Question

An article gave a scatter plot along with the least squares line of x = rainfall volume (m3) and y = runoff volume (m3) for a particular location. The accompanying values were read from the plot.

c) Calculate a point estimate of the true average runoff volume when rainfall volume is 51. (Round your answer to four decimal places.)

(d) Calculate a point estimate of the standard deviation . (Round your answer to two decimal places.)

(e) What proportion of the observed variation in runoff volume can be attributed to the simple linear regression relationship between runoff and rainfall? (Round your answer to four decimal places.)

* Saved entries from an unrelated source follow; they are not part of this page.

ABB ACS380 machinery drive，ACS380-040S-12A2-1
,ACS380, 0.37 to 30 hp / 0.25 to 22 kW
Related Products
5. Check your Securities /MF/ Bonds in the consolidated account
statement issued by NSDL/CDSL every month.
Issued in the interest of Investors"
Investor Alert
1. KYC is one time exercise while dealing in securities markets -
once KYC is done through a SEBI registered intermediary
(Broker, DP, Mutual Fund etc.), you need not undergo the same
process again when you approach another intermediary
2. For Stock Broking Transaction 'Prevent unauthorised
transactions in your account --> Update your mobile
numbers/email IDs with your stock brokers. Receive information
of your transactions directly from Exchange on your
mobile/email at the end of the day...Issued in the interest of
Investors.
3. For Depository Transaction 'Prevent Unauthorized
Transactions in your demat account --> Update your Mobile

x 6 12 14 16 23 30 40 52 55 67 72 81 96 112 127

y 4 10 13 14 15 25 27 48 38 46 53 72 82 99 100

Answer 1

y = 0.834X - 1.58015

Slope = 0.8340 ; Intercept = - 1.5802

y = 40.9539

19.93

0.9765

Step-by-step explanation:

X: Rainfall volume

6

12

14

16

23

30

40

52

55

67

72

81

96

112

127

Y : Runoff

4

10

13

14

15

25

27

48

38

46

53

72

82

99

100

The scatterplot shows a reasonable linear trend between the Rainfall volume and run off.

The estimated regression equation obtained using a linear regression calculator is :

y = 0.834X - 1.58015

y = Runoff ; x = Rainfall volume

Slope = 0.8340 ; Intercept = - 1.5802

Point estimate for Runoff, when, x = 51

y = 0.834X - 1.58015

y = 0.834(51) - 1.58015

y = 40.95385

y = 40.9539

d.)

Point estimate for standard deviation :

s = 5.145

σ = s * √n

σ = √15 * 5.145

= 19.93

e.)

r² = Coefficient of determination gives the proportion of explained variance in Runoff due to the regression line. From the model output, the r² value = 0.9765. Which means That about 97.65% Runoff is due to Rainfall volume.